**What the exercise asks**.
Edit the data below so that every "common name" reads "vernacular name" and nothing else changes. Start at the line that contains "genus: Schizachyrium", stop after the line that contains "scientific name: Ondatra zibethicus", and return only those lines.

**Excerpted records**.
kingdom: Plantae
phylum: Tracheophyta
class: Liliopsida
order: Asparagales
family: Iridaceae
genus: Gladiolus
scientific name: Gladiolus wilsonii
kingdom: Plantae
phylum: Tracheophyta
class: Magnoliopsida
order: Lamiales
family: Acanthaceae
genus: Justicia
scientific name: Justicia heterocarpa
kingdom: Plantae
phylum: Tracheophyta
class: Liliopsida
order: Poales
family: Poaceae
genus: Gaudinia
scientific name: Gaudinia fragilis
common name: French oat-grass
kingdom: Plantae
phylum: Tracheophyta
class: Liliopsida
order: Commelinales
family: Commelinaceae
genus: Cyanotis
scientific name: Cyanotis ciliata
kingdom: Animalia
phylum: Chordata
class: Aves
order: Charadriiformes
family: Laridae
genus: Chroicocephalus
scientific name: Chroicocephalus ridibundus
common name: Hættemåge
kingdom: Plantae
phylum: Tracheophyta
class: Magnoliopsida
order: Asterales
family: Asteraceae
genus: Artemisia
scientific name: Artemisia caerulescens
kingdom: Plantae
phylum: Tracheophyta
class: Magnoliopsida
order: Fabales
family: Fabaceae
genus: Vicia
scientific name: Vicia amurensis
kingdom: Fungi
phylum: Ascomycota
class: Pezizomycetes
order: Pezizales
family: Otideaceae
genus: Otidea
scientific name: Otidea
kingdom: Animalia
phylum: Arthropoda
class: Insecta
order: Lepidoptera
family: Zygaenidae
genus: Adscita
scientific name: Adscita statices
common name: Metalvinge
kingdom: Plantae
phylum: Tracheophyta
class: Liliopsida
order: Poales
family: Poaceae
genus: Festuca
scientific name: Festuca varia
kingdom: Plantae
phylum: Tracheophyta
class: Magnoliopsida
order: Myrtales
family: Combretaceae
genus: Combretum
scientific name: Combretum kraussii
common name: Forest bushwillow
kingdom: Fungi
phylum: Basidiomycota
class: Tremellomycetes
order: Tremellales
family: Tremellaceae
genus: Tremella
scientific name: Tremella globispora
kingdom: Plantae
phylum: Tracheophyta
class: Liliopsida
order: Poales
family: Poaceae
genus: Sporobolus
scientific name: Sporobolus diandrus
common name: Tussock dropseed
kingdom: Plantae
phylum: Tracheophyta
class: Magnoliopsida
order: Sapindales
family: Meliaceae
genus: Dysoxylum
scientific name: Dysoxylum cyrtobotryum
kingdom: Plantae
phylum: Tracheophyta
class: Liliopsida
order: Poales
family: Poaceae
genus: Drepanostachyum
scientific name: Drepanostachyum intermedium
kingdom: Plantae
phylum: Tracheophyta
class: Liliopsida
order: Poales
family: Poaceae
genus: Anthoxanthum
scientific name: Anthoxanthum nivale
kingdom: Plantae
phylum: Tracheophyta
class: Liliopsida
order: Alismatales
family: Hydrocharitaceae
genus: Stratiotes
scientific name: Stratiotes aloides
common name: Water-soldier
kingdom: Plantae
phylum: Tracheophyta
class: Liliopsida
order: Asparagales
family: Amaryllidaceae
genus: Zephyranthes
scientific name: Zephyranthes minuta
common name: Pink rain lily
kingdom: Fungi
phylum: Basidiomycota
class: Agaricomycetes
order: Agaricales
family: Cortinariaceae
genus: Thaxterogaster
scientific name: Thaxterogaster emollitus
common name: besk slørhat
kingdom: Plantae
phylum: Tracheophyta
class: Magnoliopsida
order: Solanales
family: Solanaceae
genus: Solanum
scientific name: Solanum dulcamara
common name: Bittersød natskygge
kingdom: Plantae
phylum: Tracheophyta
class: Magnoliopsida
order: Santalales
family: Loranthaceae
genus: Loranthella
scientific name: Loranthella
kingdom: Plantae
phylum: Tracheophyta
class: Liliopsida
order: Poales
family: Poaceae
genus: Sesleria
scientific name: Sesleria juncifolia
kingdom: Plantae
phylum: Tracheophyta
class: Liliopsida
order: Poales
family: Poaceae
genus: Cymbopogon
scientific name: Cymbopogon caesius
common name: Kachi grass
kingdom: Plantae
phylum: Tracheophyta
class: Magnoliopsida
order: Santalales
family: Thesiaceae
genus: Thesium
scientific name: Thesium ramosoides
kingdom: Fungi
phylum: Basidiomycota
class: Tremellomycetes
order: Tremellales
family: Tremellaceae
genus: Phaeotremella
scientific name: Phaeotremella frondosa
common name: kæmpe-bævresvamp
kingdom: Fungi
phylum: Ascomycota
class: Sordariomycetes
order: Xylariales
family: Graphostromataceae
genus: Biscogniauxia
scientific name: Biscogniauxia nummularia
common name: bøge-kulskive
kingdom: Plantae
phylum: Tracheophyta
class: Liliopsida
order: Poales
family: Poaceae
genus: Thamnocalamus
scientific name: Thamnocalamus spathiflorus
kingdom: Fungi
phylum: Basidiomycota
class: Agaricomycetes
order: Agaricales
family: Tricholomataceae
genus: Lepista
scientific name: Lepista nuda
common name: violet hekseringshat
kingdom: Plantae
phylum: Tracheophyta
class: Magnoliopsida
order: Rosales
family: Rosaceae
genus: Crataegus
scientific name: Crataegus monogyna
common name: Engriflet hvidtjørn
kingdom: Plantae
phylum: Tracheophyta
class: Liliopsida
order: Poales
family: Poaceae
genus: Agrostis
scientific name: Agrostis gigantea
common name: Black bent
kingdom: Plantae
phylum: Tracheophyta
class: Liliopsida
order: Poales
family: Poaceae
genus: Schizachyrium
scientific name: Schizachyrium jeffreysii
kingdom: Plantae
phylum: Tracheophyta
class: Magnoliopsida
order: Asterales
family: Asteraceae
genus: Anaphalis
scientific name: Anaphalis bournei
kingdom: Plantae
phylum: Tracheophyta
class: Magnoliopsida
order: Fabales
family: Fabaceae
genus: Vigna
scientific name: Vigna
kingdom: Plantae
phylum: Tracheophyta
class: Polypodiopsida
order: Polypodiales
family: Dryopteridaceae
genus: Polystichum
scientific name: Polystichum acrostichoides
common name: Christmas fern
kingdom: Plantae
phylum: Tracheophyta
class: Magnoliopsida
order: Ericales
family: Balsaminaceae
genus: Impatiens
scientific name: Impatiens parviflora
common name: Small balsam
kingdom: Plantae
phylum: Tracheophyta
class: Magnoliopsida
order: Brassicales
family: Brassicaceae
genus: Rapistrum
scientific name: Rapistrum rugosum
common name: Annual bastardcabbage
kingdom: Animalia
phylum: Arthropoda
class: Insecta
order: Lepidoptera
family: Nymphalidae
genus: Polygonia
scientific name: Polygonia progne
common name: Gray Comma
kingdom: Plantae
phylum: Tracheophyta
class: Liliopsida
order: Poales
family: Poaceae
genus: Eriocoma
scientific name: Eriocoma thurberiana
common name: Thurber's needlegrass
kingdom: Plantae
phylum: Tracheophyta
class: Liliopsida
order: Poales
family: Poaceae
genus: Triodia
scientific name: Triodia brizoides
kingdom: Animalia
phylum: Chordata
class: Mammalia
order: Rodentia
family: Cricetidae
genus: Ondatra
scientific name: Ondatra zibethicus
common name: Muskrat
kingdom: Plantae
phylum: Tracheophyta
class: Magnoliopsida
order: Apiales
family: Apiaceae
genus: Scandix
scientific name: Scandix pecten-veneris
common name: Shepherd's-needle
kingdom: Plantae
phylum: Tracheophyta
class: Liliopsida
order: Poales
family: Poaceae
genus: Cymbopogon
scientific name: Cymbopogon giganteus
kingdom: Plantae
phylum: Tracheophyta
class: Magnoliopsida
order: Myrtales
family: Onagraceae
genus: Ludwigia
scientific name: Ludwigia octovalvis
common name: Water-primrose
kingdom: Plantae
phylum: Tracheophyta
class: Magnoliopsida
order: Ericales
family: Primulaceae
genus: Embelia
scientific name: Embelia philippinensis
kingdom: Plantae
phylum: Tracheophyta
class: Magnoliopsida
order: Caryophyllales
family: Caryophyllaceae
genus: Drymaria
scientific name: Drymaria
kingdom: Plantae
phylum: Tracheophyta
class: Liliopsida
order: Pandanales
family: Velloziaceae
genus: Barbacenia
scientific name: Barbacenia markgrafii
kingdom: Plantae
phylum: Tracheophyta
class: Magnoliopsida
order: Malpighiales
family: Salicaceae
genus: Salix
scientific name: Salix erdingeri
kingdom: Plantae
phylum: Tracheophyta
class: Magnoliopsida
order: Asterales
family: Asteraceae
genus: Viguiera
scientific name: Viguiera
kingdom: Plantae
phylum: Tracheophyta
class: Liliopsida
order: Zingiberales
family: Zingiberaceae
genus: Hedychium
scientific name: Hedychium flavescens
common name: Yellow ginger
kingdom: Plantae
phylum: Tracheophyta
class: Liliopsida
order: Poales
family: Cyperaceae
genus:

**Worked answer**.
genus: Schizachyrium
scientific name: Schizachyrium jeffreysii
kingdom: Plantae
phylum: Tracheophyta
class: Magnoliopsida
order: Asterales
family: Asteraceae
genus: Anaphalis
scientific name: Anaphalis bournei
kingdom: Plantae
phylum: Tracheophyta
class: Magnoliopsida
order: Fabales
family: Fabaceae
genus: Vigna
scientific name: Vigna
kingdom: Plantae
phylum: Tracheophyta
class: Polypodiopsida
order: Polypodiales
family: Dryopteridaceae
genus: Polystichum
scientific name: Polystichum acrostichoides
vernacular name: Christmas fern
kingdom: Plantae
phylum: Tracheophyta
class: Magnoliopsida
order: Ericales
family: Balsaminaceae
genus: Impatiens
scientific name: Impatiens parviflora
vernacular name: Small balsam
kingdom: Plantae
phylum: Tracheophyta
class: Magnoliopsida
order: Brassicales
family: Brassicaceae
genus: Rapistrum
scientific name: Rapistrum rugosum
vernacular name: Annual bastardcabbage
kingdom: Animalia
phylum: Arthropoda
class: Insecta
order: Lepidoptera
family: Nymphalidae
genus: Polygonia
scientific name: Polygonia progne
vernacular name: Gray Comma
kingdom: Plantae
phylum: Tracheophyta
class: Liliopsida
order: Poales
family: Poaceae
genus: Eriocoma
scientific name: Eriocoma thurberiana
vernacular name: Thurber's needlegrass
kingdom: Plantae
phylum: Tracheophyta
class: Liliopsida
order: Poales
family: Poaceae
genus: Triodia
scientific name: Triodia brizoides
kingdom: Animalia
phylum: Chordata
class: Mammalia
order: Rodentia
family: Cricetidae
genus: Ondatra
scientific name: Ondatra zibethicus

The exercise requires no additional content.